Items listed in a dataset

+++++

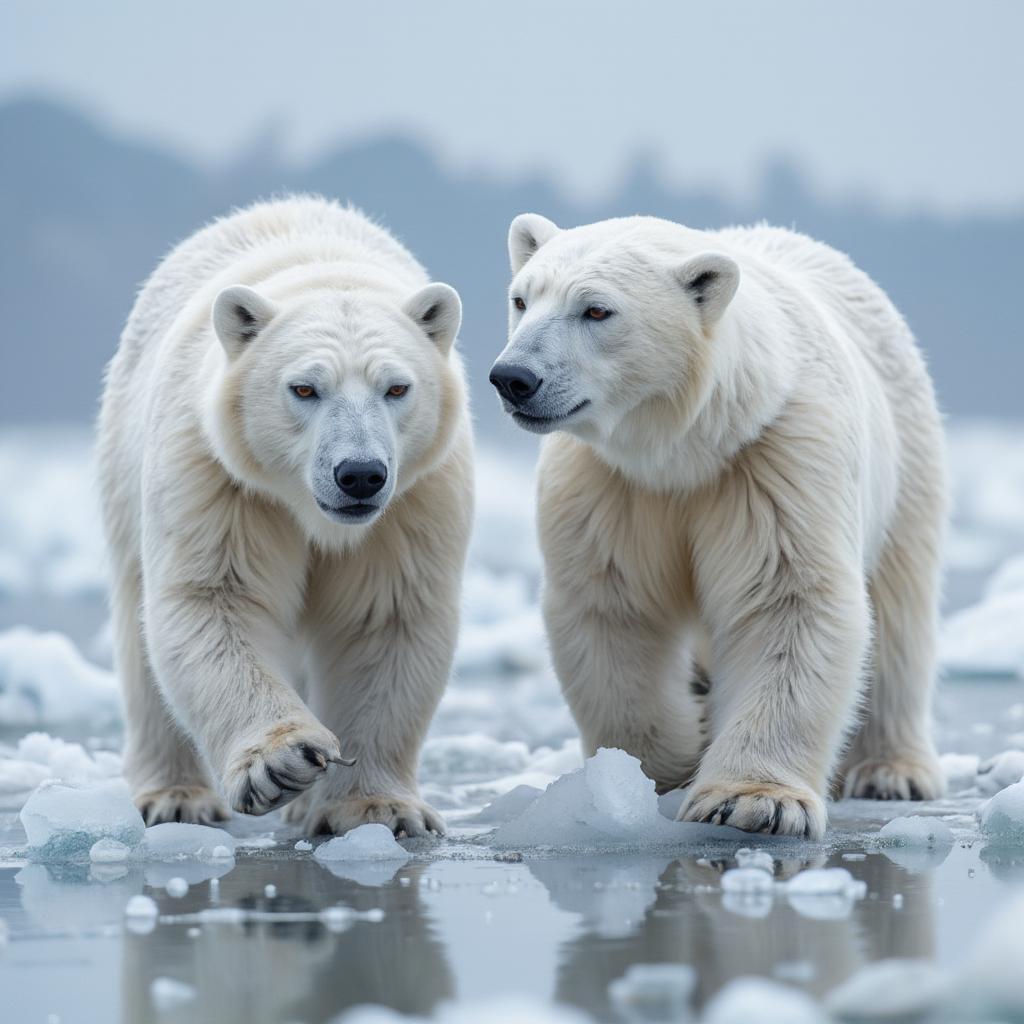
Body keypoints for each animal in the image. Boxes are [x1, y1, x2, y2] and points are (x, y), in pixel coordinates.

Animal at [96, 195, 471, 835]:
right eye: (303, 388)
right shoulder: (224, 478)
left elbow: (385, 615)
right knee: (140, 636)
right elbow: (214, 598)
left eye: (397, 388)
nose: (360, 474)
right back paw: (175, 796)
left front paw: (381, 807)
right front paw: (281, 764)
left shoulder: (412, 502)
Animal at [491, 214, 946, 839]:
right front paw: (654, 775)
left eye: (597, 310)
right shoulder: (610, 486)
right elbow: (613, 608)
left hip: (905, 457)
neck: (686, 450)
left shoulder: (774, 460)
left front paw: (751, 802)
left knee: (900, 612)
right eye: (522, 298)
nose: (512, 377)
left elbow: (788, 600)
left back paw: (891, 772)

+++++

▶ _WHAT IS NEEDED_:
Repeat each record as given. No picture belongs in the copy.

▶ _EXPECTED ANSWER_:
Body keypoints for each animal in the image. Boxes are [x1, y1, x2, y2] and points are (x, y), in pixel coordinates.

Animal at [96, 195, 471, 835]:
right eye: (303, 388)
right shoulder: (224, 478)
left elbow: (385, 615)
right knee: (140, 636)
right elbow: (214, 598)
left eye: (397, 388)
nose: (360, 474)
right back paw: (175, 796)
left front paw: (381, 807)
right front paw: (281, 764)
left shoulder: (412, 502)
Animal at [491, 214, 946, 839]:
right front paw: (654, 775)
left eye: (597, 310)
right shoulder: (610, 486)
right elbow: (613, 608)
left hip: (905, 457)
neck: (686, 450)
left shoulder: (774, 460)
left front paw: (751, 802)
left knee: (900, 612)
right eye: (522, 298)
nose: (512, 377)
left elbow: (788, 600)
left back paw: (891, 772)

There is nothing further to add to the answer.